**Exercise requirements**.
Put the material's lines into a Markdown table with the columns Row and Line. Start with the line that contains "100.txt :Executing 'add $t0, $t0, $t1'" and go on through the line that contains "Core 3 (25.txt+ 12.txt): 25.txt :Executing 'SUB R4, R5, R6'", number each row, and leave out the blank lines.

**Information**.
>>>>>

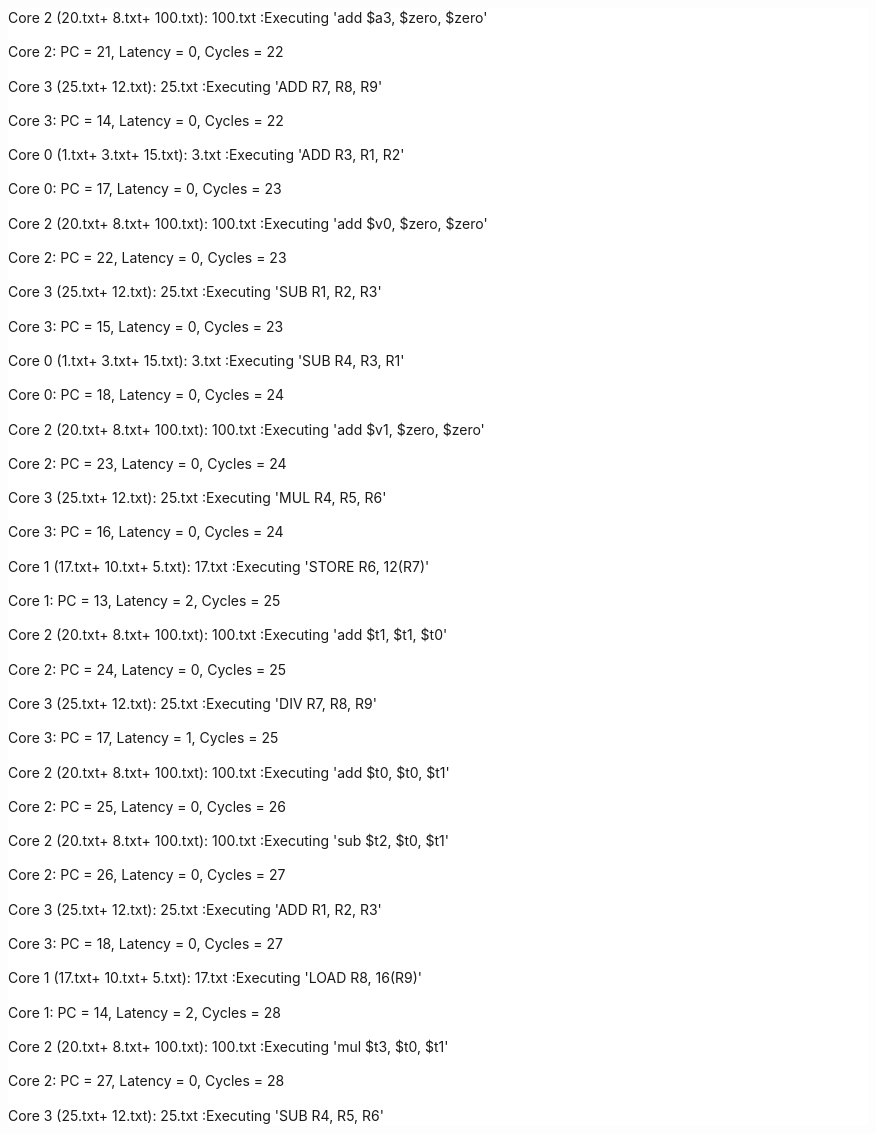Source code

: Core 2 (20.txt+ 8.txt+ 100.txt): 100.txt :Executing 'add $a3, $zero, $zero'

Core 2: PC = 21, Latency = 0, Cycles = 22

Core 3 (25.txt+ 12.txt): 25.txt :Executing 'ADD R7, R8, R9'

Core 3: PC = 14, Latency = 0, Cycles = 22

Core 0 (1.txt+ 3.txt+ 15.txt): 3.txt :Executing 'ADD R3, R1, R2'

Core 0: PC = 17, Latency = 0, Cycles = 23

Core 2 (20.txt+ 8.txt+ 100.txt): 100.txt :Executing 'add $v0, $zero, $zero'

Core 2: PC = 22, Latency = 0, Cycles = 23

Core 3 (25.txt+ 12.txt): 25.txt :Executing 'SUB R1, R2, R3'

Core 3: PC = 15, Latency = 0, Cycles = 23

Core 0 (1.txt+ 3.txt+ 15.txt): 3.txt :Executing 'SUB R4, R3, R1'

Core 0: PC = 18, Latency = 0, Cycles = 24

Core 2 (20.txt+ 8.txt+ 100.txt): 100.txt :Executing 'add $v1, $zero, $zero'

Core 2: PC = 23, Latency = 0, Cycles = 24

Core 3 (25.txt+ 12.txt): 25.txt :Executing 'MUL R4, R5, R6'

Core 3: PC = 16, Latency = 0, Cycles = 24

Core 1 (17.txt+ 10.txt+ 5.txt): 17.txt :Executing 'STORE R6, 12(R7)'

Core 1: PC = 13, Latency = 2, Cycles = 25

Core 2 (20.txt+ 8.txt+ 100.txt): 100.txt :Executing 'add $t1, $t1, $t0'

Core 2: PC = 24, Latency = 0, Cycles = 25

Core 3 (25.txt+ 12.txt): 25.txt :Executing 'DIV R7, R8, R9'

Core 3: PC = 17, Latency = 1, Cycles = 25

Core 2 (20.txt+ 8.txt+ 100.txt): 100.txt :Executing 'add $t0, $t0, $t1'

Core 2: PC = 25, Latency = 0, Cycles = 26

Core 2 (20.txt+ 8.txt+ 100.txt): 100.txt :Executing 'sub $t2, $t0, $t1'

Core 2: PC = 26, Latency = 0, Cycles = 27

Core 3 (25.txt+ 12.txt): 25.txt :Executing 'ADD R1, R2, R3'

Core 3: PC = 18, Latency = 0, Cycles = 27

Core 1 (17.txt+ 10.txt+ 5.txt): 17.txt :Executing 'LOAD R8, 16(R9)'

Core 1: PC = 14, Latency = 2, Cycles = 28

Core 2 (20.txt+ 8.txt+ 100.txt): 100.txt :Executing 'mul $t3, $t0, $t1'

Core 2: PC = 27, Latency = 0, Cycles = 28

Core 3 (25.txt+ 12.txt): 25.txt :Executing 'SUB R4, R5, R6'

<<<<<
>>>>>

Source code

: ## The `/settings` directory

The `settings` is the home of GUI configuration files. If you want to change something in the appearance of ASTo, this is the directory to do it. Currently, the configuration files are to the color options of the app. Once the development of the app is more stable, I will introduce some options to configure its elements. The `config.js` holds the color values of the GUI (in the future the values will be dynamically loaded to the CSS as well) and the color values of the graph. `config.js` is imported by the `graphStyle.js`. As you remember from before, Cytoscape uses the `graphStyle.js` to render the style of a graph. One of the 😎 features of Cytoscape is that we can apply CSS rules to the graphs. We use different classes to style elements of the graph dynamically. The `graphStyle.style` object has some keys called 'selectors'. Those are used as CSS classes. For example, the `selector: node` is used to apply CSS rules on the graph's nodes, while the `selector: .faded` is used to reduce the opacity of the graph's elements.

<<<<<
>>>>>

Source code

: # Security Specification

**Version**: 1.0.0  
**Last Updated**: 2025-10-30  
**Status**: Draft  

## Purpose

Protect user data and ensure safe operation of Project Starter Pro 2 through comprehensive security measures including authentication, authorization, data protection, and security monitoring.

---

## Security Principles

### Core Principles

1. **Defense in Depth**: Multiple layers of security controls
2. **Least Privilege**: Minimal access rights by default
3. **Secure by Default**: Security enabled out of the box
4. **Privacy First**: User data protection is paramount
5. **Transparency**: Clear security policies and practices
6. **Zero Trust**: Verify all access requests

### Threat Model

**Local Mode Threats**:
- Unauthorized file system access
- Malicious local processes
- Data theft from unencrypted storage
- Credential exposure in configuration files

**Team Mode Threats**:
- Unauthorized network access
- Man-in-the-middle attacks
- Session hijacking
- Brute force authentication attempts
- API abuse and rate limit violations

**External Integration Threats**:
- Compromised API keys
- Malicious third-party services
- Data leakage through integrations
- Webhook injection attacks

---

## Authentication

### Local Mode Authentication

<<<<<

**Expected answer**.
| Row | Line |
|---|---|
| 1 | Core 2 (20.txt+ 8.txt+ 100.txt): 100.txt :Executing 'add $t0, $t0, $t1' |
| 2 | Core 2: PC = 25, Latency = 0, Cycles = 26 |
| 3 | Core 2 (20.txt+ 8.txt+ 100.txt): 100.txt :Executing 'sub $t2, $t0, $t1' |
| 4 | Core 2: PC = 26, Latency = 0, Cycles = 27 |
| 5 | Core 3 (25.txt+ 12.txt): 25.txt :Executing 'ADD R1, R2, R3' |
| 6 | Core 3: PC = 18, Latency = 0, Cycles = 27 |
| 7 | Core 1 (17.txt+ 10.txt+ 5.txt): 17.txt :Executing 'LOAD R8, 16(R9)' |
| 8 | Core 1: PC = 14, Latency = 2, Cycles = 28 |
| 9 | Core 2 (20.txt+ 8.txt+ 100.txt): 100.txt :Executing 'mul $t3, $t0, $t1' |
| 10 | Core 2: PC = 27, Latency = 0, Cycles = 28 |
| 11 | Core 3 (25.txt+ 12.txt): 25.txt :Executing 'SUB R4, R5, R6' |